545 Calon Pejabat Bank Tak Lolos Ujian BI

545 Calon Pejabat Bank Tak Lolos Ujian BI

- detikFinance
Jumat, 18 Mei 2012 17:44 WIB
545 Calon Pejabat Bank Tak Lolos Ujian BI
Jakarta - Calon dewan komisaris, direksi, dan Pemegang Saham Pengendali (PSP) sebuah bank perlu mengikuti uji kemampuan dan kepatutan alias fit and proper test. Dalam catatan Bank Indonesia (BI) ternyata sebanyak 545 orang terhitung sejak tahun 1999 sampai 2011 dinyatakan tidak lulus.

Deputi Gubernur BI Muliaman Hadad mengungkapkan selama tahun 2011, calon dewan komisaris, direksi, dan PSP yang mengikuti uji kemampuan dan kepatutan sebanyak 220 calon, terdiri dari 106 anggota Direksi, 21 Direktur Kepatuhan, 84 Komisaris/Pengawas dan 9 PSP.

"Dibandingkan dengan pelaksanaan uji kemampuan dan kepatutan tahun 2010, jumlah calon anggota dewan komisaris, direksi, dan PSP mengalami sedikit penurunan. Secara keseluruhan sejak tahun 1999 sampai dengan tahun 2011, peserta yang telah lulus uji kemampuan dan kepatutan mencapai 84,15%," jelas Muliaman dalam Laporan Pengawasan Perbankan 2011 seperti dikutip detikFinance di Jakarta, Jumat (18/5/2012).

SCROLL TO CONTINUE WITH CONTENT

Dalam rekapitulasi sejak 1999 sampai 2011 tercatat sebanyak 3.438 peserta yang mengikuti ujian untuk menjadi pejabat bank.
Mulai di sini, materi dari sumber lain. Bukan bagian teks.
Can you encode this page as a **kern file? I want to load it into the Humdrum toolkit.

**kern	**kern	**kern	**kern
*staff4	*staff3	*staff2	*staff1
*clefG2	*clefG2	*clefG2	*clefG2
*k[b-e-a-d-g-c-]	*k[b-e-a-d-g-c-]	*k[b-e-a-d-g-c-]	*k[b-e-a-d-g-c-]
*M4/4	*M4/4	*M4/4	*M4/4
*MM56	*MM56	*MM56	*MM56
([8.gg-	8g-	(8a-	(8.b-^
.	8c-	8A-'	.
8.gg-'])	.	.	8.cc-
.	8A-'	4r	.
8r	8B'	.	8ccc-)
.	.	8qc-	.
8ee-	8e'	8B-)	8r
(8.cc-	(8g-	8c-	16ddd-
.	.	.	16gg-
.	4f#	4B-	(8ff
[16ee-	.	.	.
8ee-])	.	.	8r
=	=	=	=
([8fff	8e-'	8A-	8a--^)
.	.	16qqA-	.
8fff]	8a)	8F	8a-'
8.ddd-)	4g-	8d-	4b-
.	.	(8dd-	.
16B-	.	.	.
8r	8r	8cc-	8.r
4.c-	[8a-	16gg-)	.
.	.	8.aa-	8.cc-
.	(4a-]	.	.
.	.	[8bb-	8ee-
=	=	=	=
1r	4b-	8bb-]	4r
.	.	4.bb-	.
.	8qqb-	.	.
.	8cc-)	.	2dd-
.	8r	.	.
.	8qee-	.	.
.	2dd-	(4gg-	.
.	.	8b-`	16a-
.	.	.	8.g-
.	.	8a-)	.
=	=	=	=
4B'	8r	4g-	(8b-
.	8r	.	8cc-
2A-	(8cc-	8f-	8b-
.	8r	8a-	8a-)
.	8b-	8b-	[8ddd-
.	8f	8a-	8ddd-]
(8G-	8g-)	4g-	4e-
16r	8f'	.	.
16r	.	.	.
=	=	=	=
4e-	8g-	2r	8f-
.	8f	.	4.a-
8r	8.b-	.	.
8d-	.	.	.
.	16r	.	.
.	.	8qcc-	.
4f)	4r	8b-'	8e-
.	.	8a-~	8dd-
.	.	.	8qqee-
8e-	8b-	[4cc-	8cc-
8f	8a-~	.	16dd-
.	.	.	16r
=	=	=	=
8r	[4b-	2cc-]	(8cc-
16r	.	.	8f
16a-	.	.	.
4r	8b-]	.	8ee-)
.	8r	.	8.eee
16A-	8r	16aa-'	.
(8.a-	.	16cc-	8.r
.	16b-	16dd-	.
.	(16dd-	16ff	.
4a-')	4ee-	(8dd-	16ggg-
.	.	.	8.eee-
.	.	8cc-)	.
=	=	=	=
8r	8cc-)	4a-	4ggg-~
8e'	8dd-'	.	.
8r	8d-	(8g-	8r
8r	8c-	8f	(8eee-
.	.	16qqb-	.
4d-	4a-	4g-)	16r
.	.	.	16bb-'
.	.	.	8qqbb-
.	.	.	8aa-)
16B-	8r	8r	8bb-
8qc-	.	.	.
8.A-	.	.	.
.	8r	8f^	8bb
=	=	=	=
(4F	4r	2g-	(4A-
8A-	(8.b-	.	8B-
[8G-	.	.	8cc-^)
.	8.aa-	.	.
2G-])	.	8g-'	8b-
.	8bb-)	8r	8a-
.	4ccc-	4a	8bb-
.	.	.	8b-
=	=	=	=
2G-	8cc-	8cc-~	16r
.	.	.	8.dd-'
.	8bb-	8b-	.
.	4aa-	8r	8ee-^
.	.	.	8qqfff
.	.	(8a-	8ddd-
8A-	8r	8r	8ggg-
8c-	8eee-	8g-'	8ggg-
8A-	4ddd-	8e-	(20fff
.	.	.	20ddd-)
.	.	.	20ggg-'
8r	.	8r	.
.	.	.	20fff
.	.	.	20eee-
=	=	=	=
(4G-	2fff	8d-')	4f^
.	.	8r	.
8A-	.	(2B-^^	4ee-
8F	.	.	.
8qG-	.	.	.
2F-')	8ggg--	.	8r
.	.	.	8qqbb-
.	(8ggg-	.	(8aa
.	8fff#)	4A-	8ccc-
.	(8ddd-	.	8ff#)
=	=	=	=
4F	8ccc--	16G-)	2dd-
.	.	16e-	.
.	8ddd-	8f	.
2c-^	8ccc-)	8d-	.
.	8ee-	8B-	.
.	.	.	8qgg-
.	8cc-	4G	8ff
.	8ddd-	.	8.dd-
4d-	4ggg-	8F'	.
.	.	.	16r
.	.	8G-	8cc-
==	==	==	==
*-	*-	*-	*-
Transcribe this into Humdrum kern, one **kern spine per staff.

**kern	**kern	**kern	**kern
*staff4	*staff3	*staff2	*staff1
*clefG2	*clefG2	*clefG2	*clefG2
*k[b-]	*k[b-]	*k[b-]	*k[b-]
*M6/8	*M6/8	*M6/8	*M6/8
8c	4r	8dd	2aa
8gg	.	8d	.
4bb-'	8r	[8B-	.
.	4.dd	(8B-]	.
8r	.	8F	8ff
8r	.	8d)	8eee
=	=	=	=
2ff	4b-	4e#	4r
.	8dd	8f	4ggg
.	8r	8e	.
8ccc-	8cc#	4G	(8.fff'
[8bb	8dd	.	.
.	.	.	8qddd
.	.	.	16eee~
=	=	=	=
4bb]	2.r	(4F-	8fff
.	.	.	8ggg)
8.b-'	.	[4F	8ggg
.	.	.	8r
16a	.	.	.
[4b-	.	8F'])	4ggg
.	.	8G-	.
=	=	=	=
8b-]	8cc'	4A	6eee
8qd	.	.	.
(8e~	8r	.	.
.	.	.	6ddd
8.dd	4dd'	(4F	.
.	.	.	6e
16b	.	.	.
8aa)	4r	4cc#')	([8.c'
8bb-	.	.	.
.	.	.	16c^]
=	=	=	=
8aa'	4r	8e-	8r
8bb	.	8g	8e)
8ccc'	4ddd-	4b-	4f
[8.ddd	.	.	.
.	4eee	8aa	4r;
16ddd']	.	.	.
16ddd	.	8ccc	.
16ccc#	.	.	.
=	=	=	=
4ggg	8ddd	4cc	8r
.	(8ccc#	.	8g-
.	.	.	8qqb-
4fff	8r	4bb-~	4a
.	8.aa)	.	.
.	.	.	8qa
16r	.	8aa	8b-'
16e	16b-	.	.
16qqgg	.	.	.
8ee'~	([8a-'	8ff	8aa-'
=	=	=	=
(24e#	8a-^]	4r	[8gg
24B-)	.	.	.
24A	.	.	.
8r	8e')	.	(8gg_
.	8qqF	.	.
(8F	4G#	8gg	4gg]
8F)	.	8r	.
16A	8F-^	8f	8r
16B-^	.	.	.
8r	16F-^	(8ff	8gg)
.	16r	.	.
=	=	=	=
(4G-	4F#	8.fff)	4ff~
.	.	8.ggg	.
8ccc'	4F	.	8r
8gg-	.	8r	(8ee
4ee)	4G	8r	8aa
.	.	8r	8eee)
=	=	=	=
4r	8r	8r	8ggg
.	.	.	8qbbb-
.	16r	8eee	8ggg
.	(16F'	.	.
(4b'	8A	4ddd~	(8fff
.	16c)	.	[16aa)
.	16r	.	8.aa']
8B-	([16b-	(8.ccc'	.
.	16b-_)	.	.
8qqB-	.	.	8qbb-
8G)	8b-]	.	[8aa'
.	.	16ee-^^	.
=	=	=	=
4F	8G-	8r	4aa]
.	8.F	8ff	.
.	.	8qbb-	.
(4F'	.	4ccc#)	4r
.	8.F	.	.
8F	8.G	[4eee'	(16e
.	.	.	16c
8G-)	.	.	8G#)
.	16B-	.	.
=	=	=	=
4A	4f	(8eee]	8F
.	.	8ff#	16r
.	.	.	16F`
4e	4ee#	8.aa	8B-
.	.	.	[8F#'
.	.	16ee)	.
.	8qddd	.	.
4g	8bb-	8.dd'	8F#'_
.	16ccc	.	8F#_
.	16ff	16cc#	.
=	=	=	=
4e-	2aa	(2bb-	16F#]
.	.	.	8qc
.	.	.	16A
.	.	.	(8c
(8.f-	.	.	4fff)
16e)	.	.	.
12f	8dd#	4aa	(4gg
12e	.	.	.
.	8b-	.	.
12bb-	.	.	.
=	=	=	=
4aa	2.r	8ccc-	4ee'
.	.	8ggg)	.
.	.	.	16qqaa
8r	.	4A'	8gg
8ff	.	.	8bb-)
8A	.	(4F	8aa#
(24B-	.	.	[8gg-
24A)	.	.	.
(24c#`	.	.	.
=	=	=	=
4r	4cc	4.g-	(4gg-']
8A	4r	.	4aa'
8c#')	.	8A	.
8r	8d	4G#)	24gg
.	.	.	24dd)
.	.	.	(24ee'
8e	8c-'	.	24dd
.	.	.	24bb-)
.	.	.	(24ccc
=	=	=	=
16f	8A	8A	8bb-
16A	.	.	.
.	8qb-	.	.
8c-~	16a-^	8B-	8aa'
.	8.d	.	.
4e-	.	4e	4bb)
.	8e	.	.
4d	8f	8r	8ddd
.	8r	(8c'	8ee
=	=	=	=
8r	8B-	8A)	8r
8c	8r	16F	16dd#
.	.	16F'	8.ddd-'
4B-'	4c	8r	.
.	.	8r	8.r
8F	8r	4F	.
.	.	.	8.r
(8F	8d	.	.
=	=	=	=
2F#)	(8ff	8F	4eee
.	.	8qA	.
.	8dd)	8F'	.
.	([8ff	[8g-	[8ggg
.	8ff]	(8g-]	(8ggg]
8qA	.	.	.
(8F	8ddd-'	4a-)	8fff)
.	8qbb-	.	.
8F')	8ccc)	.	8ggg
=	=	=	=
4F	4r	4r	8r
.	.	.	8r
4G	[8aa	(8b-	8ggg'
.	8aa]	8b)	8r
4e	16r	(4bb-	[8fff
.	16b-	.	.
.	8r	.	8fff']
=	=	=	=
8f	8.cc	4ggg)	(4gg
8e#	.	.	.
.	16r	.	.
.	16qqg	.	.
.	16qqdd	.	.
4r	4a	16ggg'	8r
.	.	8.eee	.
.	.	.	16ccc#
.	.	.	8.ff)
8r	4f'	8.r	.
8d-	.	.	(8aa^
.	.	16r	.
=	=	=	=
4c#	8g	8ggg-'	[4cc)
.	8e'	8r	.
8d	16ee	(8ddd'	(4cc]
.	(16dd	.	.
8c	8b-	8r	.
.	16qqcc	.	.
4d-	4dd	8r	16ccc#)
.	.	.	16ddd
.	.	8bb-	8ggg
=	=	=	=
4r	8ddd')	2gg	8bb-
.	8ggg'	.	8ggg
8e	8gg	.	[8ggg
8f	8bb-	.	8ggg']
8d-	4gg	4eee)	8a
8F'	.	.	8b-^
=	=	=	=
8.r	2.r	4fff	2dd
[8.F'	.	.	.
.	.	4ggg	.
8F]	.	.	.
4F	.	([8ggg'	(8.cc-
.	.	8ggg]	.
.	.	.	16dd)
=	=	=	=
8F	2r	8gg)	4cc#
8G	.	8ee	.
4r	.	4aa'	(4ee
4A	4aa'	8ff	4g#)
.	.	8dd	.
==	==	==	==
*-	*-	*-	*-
Namun hanya sebanyak 2.893 yang berhasil lulus sisanya yakni sebanyak 545 orang dinyatakan tidak lulus.

Untuk tahun 2011 juga BI telah menyelesaikan pemeriksaan khusus (fit and proper test khusus) pejabat Existing pada 12 bank dengan total 82 orang, dengan rincian 6 orang Pemegang Saham, 48 orang Pengurus dan 28 orang Pejabat Eksekutif.

"Dalam rangka mendorong terciptanya sistem perbankan yang sehat, melindungi kepentingan stakeholders dan meningkatkan kepatuhan terhadap peraturan perundang-undangan yang berlaku, diperlukan pelaksanaan good corporate governance di industri perbankan," ungkap Muliaman.

Untuk mewujudkan good corporate governance tersebut, industri perbankan perlu dimiliki dan dikelola oleh pihak-pihak yang senantiasa memenuhi persyaratan kemampuan dan kepatutan.

Oleh karena itu, sambung Muliaman sebagai first line of defense, Bank Indonesia melaksanakan seleksi dalam bentuk uji kemampuan dan kepatutan (fit and proper test) terhadap calon dewan komisaris, direksi, dan pemegang saham pengendali (PSP) karena pihak-pihak tersebut mempunyai pengaruh besar dalam pengendalian dan pengelolaan bank.

"Maka dilakukan pelaksanaan uji kemampuan dan kepatutan terhadap calon dewan komisaris, direksi, dan PSP dilakukan melalui penelitian administratif dan wawancara (apabila diperlukan)," tutup Muliaman.